The main savings are in the costs of mineral fertilizer (none) and vet bills (much smaller). However, the question is – should conventional farms be allowed the stocking rate they have for dairy? This is a crucial question because this is where both the environmental pressures and the profits come from.
Farm compared to farm, yes, organic makes sense as a profitable business. But if you compare a maximum stocked dairy farm, one with a Nitrates derogation, to anything in organic, it is probably difficult to find an organic farm doing as well financially. Unless that is, you are also making your own cheese and get an extra organic premium that way. A number of organic dairy farmers have come together to do this via the Little Milk Company. The per kg price for this cheese is good, and they own the company.
However, there are issues with conversion. For one thing, those expensive cow sheds you have borrowed heavily for – they aren’t allowed in organic operations as they are laid out in conventional farms. Farmers need to change them to be compliant with the organic rules regarding slatted flooring and possibly other variables too (depending on the structure of the shed – remember, organic cows get more space and comfort indoors). So borrowing now for conventional dairy sheds mitigates against conversion to organic in the future. It’s more likely a suckler conventional farmer will convert to organic diary.
Also more generally, the whole organic sector needs across the board support, not just new farmers entering into the scheme. It needs better support in training, third level and research and development (R&D), far more advisors, better processing options, better market support at home and abroad. It needs 7.5% of the Department of Agriculture’s budget, because that’s their own target for organic production. We are currently hovering around 2%. This issue is underscored by the disappointing take up of the newly launched Organic Farming Scheme.
In fact the Irish Farmers’ Association (IFA) are now also pointing to the issue of a lack of state support and a lack of farmer confidence in the scheme. Farmers have joined the new REAP scheme (Results-based Environment-Agri Pilot) instead, Nigel Renaghan of the IFA claims, as it’s better funded.

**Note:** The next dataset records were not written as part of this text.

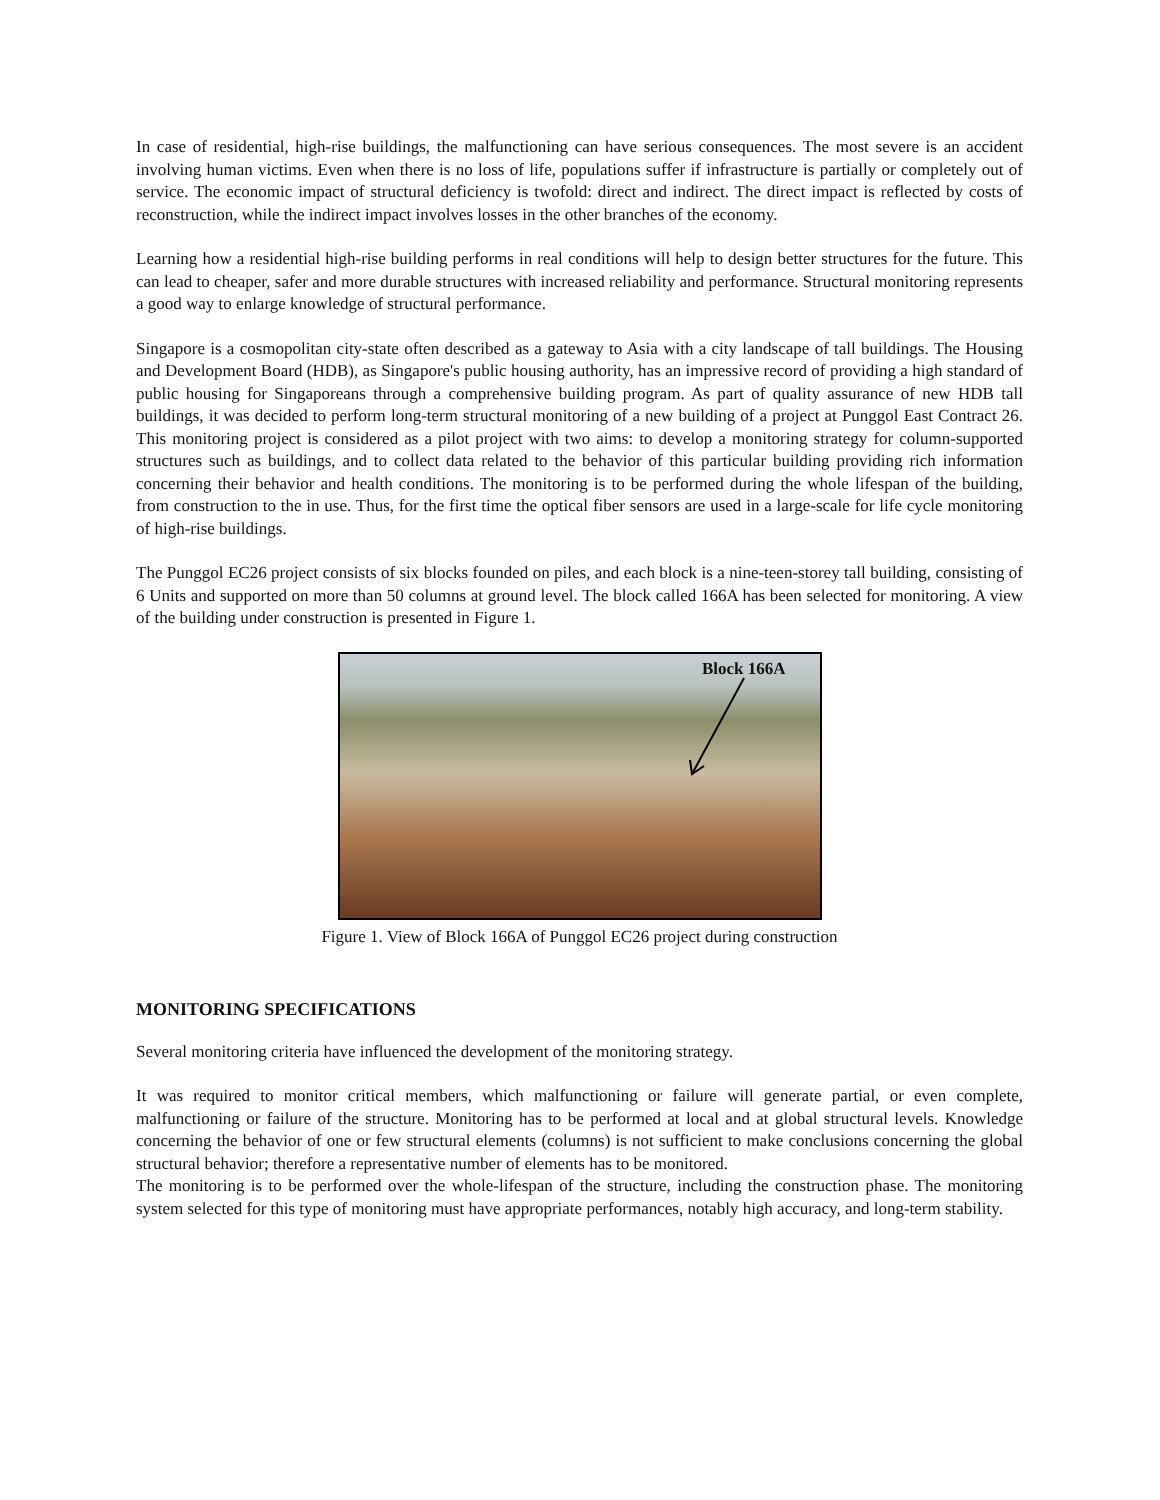In case of residential, high-rise buildings, the malfunctioning can have serious consequences. The most severe is an accident involving human victims. Even when there is no loss of life, populations suffer if infrastructure is partially or completely out of service. The economic impact of structural deficiency is twofold: direct and indirect. The direct impact is reflected by costs of reconstruction, while the indirect impact involves losses in the other branches of the economy.
Learning how a residential high-rise building performs in real conditions will help to design better structures for the future. This can lead to cheaper, safer and more durable structures with increased reliability and performance. Structural monitoring represents a good way to enlarge knowledge of structural performance.
Singapore is a cosmopolitan city-state often described as a gateway to Asia with a city landscape of tall buildings. The Housing and Development Board (HDB), as Singapore's public housing authority, has an impressive record of providing a high standard of public housing for Singaporeans through a comprehensive building program. As part of quality assurance of new HDB tall buildings, it was decided to perform long-term structural monitoring of a new building of a project at Punggol East Contract 26. This monitoring project is considered as a pilot project with two aims: to develop a monitoring strategy for column-supported structures such as buildings, and to collect data related to the behavior of this particular building providing rich information concerning their behavior and health conditions. The monitoring is to be performed during the whole lifespan of the building, from construction to the in use. Thus, for the first time the optical fiber sensors are used in a large-scale for life cycle monitoring of high-rise buildings.
The Punggol EC26 project consists of six blocks founded on piles, and each block is a nine-teen-storey tall building, consisting of 6 Units and supported on more than 50 columns at ground level. The block called 166A has been selected for monitoring. A view of the building under construction is presented in Figure 1.
Block 166A
Figure 1. View of Block 166A of Punggol EC26 project during construction
MONITORING SPECIFICATIONS
Several monitoring criteria have influenced the development of the monitoring strategy.
It was required to monitor critical members, which malfunctioning or failure will generate partial, or even complete, malfunctioning or failure of the structure. Monitoring has to be performed at local and at global structural levels. Knowledge concerning the behavior of one or few structural elements (columns) is not sufficient to make conclusions concerning the global structural behavior; therefore a representative number of elements has to be monitored.
The monitoring is to be performed over the whole-lifespan of the structure, including the construction phase. The monitoring system selected for this type of monitoring must have appropriate performances, notably high accuracy, and long-term stability.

It should be added that there is simply no extra market for this REAP produce – which means there is little incentive for the Department to keep offering it when times are tough. Whereas in organic, there is a growing market at home and abroad. The organic food market is growing faster than the conventional market, so it really is baffling that An Bord Bia chooses to invest so little into developing the organic market. French and German markets are now worth more than €20 billion annually, and there is a gap in Ireland (unlike many EU member states) between supply and demand which favours increasing supply.
There is vanishingly little R&D into organic in Ireland in general, less so when it comes to environmental assessments. Eileen Power and Jane Stout conducted research into organic dairy in Ireland from a biodiversity perspective some years back. Organic dairy farms performed better both in terms of insects themselves and farmer attitudes to and knowledge of biodiversity. “Organic farming was found to provide increased floral resources that attract more pollinating insects and pollination success was higher on farms under organic management” they found.
As long as we allow a nitrates derogation, avoid taking serious action on absolute GHG emissions and other pollutants, build new processing plants for export, encourage borrowing to rise, and stress the EU rules on live export, conventional dairy will of course compare favourably to organic or other related approaches in purely economic terms. But with political and institutional will, organic dairy – already very viable – could grow in Ireland and help take the pressure off the environment, while being viable for farmers.